Is this lying under oath and sinful?

Hi, I know someone who had a bankrupt business and swore an oath about the property in the business at the time of closing and selling up. She says the property was rightfully hers but in the eyes of the law it was not. If she swore an oath that the property was hers and no one knew about the property or found out what should she do? It’s a complicated matter. I would appreciate your input if you are an orthodox catholic who really knows your moral theology. Can she stay quiet about this? Does she sin if the property is hers but not in law and she tries to hide it and keep it?

In Bankruptcy, a person has to tell about ***all ***property. Failing to do so is definately illegal.

Now, I’m not going to say that this is the same, but it may help clarify. Anyway, I once knew a man who tried to hide his income. In a four year period he earned $100,000 that he didn’t claim. During that time he lived in low income housing and received food stamps. He didn’t even pay taxes on it. Well, it was discovered and he ended up spending time in jail for fraud. I can’t remember about any monetary penalty, it’s been awhile. :shrug:

If she lied about it, it’s a sin. If she was mistaken, it’s not. Either way the right thing to do is to try to correct any sort of injustice that resulted from her statement(s).

not commenting about the specific case because I do not know laws that applied in that situation, however, in general lying under oath breaks not only the 8th commandment but the 2nd, taking God’s name in vain, actually the more serious, and depending on the gravity of the matter at stake could be a mortal sin (probably almost always is unless there were some mitigating circumstance).

“Let your ‘Yes’ mean ‘Yes,’ and your ‘No’ mean ‘No.’”
-Matthew 5:37

From the footnotes in the NAB on this verse:

…Oath-taking presupposes a sinful weakness of the human race, namely, the tendency to lie. Jesus demands of his disciples a truthfulness that makes oaths unnecessary.

It sounds like she is caught up in a legal technicality. She thinks the property is hers but it is not hers in the eyes of the law? Is this a case of her being in another legal situation where the ownership of the property is being disputed? In a case like this it would seem like the right thing to do would be to hire an honnest lawyer, explain the situation completely, and do as the lawyer instructs.

What you have outlined in your original post is none of your affair. It is a business matter related to someone else. You are not her conscience. Stay out of it.

Matthew

Stay out of it? Would you stay quiet if you saw someone you know commiting a crime? How is this any different? :mad:

since he has no evidence whatever a crime was committed, he has nothing on which to base a protest, and has given no evidence that he has a vested interest in the situation.

She knows what’s right and what’s wrong. So does God, and he will judge her according to the complexity of the decision and her understanding and/or confusion about things. Leave the decision up to him.

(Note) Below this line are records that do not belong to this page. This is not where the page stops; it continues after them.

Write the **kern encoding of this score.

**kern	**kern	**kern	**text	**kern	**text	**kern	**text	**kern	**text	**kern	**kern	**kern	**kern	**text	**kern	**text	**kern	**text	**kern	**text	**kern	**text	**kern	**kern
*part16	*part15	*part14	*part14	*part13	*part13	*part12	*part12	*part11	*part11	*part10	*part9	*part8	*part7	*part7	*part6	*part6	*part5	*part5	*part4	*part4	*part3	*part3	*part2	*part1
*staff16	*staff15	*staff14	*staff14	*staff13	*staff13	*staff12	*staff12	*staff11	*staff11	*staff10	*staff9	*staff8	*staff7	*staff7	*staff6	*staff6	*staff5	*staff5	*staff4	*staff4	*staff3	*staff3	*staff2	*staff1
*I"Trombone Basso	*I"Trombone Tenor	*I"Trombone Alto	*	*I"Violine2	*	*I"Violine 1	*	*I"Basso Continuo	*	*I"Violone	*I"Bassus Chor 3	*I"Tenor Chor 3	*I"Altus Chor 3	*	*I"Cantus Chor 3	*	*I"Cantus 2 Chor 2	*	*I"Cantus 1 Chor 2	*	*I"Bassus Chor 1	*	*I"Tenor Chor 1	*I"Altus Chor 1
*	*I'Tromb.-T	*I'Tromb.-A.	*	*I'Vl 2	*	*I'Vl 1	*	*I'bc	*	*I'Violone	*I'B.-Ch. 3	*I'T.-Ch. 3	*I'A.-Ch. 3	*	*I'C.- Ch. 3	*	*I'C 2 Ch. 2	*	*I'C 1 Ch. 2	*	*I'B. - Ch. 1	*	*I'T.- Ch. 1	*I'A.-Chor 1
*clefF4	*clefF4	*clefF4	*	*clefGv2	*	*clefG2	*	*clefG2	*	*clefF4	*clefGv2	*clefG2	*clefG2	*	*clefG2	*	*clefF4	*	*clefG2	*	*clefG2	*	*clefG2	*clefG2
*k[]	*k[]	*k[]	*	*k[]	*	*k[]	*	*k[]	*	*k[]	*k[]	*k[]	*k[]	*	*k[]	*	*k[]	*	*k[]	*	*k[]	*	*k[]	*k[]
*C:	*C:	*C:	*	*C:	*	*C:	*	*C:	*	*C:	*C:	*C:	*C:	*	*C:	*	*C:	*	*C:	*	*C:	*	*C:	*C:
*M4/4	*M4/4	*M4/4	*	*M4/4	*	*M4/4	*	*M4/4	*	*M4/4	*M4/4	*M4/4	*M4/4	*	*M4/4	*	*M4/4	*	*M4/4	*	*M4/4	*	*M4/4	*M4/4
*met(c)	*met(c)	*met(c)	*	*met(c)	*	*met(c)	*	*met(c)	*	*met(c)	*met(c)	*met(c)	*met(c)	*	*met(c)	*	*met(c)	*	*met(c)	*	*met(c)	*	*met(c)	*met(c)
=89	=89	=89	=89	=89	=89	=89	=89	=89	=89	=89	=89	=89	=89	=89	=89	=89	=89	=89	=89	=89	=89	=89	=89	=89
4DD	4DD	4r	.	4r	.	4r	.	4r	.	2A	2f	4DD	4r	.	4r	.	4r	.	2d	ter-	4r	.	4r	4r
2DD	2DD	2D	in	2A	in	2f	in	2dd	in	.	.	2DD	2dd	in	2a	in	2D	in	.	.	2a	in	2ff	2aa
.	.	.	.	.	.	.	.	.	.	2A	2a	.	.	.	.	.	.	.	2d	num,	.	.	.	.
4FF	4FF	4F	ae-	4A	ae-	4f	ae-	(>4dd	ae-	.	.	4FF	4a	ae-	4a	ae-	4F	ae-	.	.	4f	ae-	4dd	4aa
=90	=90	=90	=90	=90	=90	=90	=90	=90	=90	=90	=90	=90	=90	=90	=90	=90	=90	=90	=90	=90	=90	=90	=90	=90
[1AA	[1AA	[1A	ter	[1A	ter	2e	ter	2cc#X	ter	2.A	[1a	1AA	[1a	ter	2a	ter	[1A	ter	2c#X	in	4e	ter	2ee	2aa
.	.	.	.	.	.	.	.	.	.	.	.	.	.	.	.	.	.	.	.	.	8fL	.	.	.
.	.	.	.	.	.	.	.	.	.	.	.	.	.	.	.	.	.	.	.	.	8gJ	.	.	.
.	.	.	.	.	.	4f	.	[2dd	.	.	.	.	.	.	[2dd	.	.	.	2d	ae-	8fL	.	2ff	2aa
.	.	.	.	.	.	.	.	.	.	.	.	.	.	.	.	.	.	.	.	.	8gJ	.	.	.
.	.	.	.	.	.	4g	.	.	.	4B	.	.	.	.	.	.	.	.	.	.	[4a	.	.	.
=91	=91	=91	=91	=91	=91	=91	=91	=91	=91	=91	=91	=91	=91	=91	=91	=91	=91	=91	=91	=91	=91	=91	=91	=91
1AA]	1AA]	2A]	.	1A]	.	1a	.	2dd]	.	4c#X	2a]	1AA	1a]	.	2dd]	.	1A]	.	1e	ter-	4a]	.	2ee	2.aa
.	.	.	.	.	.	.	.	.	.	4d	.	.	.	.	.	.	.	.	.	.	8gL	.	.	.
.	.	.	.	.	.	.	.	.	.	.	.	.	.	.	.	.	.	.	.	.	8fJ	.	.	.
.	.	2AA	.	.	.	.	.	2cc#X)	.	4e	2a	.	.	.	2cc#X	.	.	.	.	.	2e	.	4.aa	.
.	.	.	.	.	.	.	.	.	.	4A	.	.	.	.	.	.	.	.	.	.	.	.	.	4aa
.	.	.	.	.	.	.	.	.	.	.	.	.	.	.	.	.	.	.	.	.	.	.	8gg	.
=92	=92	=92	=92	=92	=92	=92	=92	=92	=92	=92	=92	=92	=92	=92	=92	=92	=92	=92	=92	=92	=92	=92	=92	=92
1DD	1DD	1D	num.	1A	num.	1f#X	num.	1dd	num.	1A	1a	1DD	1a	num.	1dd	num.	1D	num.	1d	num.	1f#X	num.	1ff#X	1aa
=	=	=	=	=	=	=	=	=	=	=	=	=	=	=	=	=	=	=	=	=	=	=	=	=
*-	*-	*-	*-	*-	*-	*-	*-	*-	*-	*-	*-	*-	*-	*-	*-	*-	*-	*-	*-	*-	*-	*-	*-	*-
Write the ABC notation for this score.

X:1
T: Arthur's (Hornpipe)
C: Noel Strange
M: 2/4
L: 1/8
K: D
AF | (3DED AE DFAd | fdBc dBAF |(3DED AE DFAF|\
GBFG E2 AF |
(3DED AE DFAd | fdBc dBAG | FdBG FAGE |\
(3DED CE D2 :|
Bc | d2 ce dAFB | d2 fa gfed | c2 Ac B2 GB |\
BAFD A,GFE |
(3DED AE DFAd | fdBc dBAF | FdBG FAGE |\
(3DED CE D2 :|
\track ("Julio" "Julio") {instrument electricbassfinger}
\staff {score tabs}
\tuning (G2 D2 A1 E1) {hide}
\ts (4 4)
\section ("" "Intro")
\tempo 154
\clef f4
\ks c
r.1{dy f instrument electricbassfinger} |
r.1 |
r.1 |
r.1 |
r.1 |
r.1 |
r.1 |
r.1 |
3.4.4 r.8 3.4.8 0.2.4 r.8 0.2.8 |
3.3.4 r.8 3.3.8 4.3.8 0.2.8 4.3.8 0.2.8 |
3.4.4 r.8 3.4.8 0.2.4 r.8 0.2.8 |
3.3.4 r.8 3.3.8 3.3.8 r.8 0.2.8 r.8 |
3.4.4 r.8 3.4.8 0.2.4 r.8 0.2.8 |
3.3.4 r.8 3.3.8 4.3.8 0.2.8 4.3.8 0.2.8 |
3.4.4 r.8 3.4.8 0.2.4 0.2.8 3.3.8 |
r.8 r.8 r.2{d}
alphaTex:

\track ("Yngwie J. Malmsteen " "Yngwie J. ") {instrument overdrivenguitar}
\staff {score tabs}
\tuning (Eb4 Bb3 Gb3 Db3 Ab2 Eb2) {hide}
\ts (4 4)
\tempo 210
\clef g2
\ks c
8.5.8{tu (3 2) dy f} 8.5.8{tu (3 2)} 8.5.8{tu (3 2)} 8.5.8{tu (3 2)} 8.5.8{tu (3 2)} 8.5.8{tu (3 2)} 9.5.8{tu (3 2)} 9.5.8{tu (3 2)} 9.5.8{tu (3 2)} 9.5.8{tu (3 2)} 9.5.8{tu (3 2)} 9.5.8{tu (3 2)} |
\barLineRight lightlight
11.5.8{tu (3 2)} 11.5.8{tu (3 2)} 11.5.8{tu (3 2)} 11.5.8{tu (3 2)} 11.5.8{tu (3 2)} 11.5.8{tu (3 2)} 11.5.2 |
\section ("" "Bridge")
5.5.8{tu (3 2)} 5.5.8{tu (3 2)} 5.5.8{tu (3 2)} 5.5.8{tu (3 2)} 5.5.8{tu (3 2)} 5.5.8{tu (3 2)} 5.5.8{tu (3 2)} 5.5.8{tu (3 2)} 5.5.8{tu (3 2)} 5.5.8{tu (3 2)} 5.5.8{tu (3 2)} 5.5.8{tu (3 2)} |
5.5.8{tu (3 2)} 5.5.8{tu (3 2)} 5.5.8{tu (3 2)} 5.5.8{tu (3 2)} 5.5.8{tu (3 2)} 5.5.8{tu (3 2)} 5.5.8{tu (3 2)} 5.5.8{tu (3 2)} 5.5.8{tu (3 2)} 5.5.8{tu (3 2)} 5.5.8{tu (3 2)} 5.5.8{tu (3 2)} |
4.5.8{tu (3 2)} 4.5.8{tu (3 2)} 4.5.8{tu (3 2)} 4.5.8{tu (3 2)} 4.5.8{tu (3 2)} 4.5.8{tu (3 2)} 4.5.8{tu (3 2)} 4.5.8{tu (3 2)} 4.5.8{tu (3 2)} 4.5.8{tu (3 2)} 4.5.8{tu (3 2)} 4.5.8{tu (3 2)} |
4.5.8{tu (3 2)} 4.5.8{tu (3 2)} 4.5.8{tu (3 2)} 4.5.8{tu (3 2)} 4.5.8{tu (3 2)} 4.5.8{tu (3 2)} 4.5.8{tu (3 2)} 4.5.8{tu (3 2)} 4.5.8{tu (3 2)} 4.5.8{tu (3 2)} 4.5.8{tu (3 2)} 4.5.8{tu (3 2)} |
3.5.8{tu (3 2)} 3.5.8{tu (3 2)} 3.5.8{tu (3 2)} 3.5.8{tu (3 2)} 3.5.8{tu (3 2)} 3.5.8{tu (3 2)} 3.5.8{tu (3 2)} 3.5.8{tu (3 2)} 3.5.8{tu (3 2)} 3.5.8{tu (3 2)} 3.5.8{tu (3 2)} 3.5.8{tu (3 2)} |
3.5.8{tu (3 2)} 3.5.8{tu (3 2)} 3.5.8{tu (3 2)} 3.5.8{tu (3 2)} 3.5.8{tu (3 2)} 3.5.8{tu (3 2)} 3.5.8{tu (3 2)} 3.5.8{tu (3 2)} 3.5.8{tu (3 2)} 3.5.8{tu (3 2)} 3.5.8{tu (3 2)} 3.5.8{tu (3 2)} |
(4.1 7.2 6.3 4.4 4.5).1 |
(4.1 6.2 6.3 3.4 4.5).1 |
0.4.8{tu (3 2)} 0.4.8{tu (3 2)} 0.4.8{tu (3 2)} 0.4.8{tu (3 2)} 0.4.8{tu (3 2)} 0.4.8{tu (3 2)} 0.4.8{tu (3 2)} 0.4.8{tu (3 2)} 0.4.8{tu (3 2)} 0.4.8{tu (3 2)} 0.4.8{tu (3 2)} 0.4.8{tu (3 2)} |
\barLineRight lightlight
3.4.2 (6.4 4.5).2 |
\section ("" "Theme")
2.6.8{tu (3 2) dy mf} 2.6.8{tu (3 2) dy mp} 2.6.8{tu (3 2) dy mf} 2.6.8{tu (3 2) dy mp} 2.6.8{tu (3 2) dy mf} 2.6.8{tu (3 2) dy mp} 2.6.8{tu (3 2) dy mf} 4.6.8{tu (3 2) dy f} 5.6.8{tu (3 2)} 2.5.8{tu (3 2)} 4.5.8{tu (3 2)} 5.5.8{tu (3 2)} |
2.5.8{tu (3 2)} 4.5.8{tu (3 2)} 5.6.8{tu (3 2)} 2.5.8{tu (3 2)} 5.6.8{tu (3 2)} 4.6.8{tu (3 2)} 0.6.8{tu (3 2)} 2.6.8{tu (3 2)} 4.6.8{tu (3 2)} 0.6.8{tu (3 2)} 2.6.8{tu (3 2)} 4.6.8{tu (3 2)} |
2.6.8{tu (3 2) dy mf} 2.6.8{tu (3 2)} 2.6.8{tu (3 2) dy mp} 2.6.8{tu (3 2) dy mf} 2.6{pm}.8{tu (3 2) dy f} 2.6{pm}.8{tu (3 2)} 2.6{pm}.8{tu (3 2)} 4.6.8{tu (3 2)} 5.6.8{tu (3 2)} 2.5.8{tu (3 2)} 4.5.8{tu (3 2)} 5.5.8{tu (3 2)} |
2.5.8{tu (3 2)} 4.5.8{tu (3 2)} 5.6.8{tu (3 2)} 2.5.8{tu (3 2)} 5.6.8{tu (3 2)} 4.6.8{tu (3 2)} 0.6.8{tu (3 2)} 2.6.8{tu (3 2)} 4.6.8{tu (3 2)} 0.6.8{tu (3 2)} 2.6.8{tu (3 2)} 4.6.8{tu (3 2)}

If the bankruptcy was “corporate”, in that the business going through the process of Chapter 7 or 13…held “title” to the property or paid for the property, and was listed as an asset on the books of the business…it was subject to the bankruptcy and to lie about it under oath was illegal and sinful.

If the property was not corporate, and the title or proof of purchase could be provided to show that it was a personal asset…loaned or leased to the company…then it was not subject to the bankruptcy and there would have been no crime or sin.

Now the tricky one…if the business was operated as a “sole proprietor”…everything owned by the person is subject to the bankruptcy…possibly. But then that would be determined by a court of competent jurisdiction.

Much of the answers lie in state and federal laws, and would also depend on what the tax status of the business was…LLC, Sub-S, C, etc. It could depend on other things as well.

I can only guess that you have not been a fly on the wall, and party to all of this persons affairs business and tax wise… so I would have to agree with Tracy10…

Note: I am not an Attorney, so what I have said carries no legal weight…its merely my opinion, and thats all. :smiley:

Look again, Rob. Original poster is in Australia (officially the southern land of the Holy Spirit). As most of us are from the US and are thus unlikely to be conversant in Australian corporate law, we are completely unqualified to comment in that area. All I can tell is that the situation is none of the business of the writer. Let it go.

Matthew

Note to self: If theres ever a moral issue going on regarding someone in my life I might want to ask on this forum, make sure to phrase it as a hypothetical or else get stink eye.